§ **情報を使って**:
A – 低血糖を起こしやすい薬についての文章にある「さらに様々な菌に効きやすいという広域スペクトルを持つことから頻用されやすい薬剤です。」という一文を英語に訳してください。
B – 低血糖を起こしやすい薬についての文章を、最後の一文のあとから書き続けてください。

§ **元の文章**:
糖尿病の薬は血糖を下げる効果があるため、低血糖を引き起こしやすいことは理解しやすいですが、糖尿病以外に用いる薬が低血糖を引き起こすのは知らなければわかりません。
私も学業の合間に薬剤師として働かせていただいているので、注意喚起として2つご紹介したいと思います。
低血糖を引き起こしやすい薬
レボフロキサシン
使用頻度が高い抗菌薬なのに、低血糖の副作用があまり意識されていない薬剤だと思います。
しかも、糖尿病の患者さんでは高血糖のために易感染性になっており、感染症になりやすい→抗菌薬を処方されやすい状況にあり、糖尿病薬の作用と合わせて低血糖リスクが高まりやすいです。
さらに様々な菌に効きやすいという広域スペクトルを持つことから頻用されやすい薬剤です。
SU薬と同様、膵臓のβ細胞のATP感受性Kチャネルの閉鎖作用があるため、インスリン分泌作用があり、低血糖をきたしやすいとのことです(平成23年 重篤副作用疾患別対応マニュアル 低血糖より)。
シベンゾリン
NaチャネルとともにKチャネル遮断作用があります。膵臓のβ細胞のATP感受性Kチャネルにも作用してしまい、インスリン分泌作用があるため低血糖をきたしやすいです。シベノール錠の添付文書では0.1~5%の記載があります。
これらの薬剤はいずれも腎排泄型なので、高齢者などでは排泄が遅延しやすく副作用が発現する恐れがあるので注意が必要です。
国家試験でも出題されています。
薬剤師国家試験 第100回 問334より引用
65歳男性。体重 72kg。非弁膜症性心房細動との診断で下記の処方薬を服用していた。数日前から、めまい、ふらつき、冷汗、手の震え、軽度の意識障害にて昨日入院となった。

§ **抜き出したデータ**:
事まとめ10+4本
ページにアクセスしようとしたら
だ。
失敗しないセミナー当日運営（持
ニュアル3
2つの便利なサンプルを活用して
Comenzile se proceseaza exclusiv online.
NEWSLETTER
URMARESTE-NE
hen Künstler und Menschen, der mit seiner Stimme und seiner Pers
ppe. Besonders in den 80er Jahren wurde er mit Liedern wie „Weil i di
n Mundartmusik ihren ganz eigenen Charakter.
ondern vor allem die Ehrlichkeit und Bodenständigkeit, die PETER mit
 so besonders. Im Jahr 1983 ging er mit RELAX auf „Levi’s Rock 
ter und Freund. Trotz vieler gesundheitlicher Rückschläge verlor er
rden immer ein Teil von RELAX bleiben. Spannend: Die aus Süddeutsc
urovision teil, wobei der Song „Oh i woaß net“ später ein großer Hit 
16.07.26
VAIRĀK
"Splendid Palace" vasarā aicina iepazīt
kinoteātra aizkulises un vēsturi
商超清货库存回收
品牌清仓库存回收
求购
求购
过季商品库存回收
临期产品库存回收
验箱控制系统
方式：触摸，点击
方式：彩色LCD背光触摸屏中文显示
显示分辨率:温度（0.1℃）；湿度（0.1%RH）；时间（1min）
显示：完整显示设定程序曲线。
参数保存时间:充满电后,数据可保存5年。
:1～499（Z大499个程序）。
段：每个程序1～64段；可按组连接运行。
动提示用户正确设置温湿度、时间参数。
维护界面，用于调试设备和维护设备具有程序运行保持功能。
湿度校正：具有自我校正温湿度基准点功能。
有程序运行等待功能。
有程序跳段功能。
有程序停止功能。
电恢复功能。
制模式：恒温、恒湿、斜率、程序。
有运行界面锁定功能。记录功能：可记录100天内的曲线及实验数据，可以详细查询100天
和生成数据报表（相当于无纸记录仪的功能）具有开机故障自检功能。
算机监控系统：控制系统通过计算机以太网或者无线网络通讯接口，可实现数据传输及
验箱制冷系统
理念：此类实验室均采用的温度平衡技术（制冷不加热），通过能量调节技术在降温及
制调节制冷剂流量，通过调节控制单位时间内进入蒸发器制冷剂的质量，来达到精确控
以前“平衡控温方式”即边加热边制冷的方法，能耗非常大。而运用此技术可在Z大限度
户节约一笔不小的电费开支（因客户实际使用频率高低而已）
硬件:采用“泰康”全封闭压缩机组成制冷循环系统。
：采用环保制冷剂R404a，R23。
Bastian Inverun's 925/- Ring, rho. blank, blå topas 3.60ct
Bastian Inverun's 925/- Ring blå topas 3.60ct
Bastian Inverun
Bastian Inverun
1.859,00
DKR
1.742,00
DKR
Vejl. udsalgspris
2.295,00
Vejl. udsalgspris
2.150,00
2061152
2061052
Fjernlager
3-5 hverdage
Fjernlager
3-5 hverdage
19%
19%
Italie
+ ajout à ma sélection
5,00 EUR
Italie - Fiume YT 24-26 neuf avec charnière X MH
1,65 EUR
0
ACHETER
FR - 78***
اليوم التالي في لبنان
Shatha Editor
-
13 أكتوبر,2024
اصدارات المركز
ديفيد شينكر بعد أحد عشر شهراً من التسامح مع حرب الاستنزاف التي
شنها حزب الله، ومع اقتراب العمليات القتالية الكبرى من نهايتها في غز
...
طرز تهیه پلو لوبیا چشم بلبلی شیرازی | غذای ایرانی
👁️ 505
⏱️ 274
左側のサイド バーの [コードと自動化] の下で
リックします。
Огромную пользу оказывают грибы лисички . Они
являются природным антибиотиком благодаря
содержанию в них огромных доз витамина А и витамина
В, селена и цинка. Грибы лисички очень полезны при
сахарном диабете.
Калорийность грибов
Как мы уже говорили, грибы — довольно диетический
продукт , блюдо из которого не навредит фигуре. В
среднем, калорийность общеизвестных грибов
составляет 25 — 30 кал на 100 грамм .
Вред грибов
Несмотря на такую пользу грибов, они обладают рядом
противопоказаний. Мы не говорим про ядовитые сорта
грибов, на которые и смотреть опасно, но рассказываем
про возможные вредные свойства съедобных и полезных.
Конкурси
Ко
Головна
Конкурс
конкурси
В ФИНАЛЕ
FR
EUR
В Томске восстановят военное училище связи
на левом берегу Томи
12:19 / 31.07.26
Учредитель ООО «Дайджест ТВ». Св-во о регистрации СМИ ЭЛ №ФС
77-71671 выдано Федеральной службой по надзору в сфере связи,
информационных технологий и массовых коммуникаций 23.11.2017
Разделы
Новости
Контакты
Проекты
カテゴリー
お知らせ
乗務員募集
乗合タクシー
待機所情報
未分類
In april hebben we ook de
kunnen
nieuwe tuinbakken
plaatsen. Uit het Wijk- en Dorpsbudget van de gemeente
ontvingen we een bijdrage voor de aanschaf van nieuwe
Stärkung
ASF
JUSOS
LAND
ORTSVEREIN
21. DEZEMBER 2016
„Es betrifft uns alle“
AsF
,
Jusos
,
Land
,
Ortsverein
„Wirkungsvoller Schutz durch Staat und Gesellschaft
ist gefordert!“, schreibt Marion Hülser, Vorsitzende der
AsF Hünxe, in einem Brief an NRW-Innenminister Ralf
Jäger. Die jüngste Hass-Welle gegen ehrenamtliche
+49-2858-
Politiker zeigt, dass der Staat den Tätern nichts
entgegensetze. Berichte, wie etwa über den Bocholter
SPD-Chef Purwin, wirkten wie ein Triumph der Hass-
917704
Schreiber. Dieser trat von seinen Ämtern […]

§ **番号順の答え**:
A – Moreover, because it has a broad spectrum, meaning it tends to be effective against a wide variety of bacteria, it is a drug that tends to be used frequently.

B –
本日病室を訪問した薬剤師は、下記の処方薬を日頃欠かさず服用していたことを付添いの家族から聴取した。また、カルテから入院時検査結果が血 清クレアチニン値は2.0mg/dL、BUN は 39mg/dL、空腹時血糖は40mg/dLであることを確認した。
シベンゾリンコハク酸塩錠 100mg 1回1錠(1日3錠)
ベラパミル塩酸塩錠 40mg 1回1錠(1日3錠)
ニコランジル錠 5mg 1回1錠(1日3錠) 1日3回 朝昼夕食後
ダビガトランエテキシラートメタンスルホン酸塩カプセル 110mg 1回1カプセル(1日2カプセル)
ニフェジピン徐放錠 10mg(12時間持続) 1回1錠(1日2錠) 1日2回 朝夕食後担当の薬剤師は、入院時の不快症状と検査値から薬の副作用を疑い、医師に薬剤の変更を提案しようと考えた。該当する薬剤はどれか。 1つ選べ。
1 シベンゾリンコハク酸塩錠
2 ベラパミル塩酸塩錠
3 ニコランジル錠
4 ダビガトランエテキシラートメタンスルホン酸塩カプセル
5 ニフェジピン徐放錠
第100回の薬剤師国家試験にも低血糖の副作用が出題されていました。
しかしこの設問、そもそも高度腎機能低下にダビガトランを投与しているところが問題なのに、その上、P糖タンパク阻害剤であるベラパミルを併用しておりダビガトランの血中濃度が上昇しやすい相互作用にも問題のあるものでした。要素が多すぎて薬学生に判断させるのは難しすぎる問題ではないでしょうか。
そもそも身長が与えられていないので肥満があるかわかりません。肥満があればクリアチニンクリアランスの推算式では腎機能が高めに出てしまいます。
しかも腎障害あるならダビガトランにこだわらずに他のDOACに変更すれば、ベラパミルとの相互作用もなくなるし一石二鳥と思います。
問われているのは低血糖をきたした薬剤はどれかというものでしたが、ひとつのものに捉われず、全体を見る癖をつけたいものです。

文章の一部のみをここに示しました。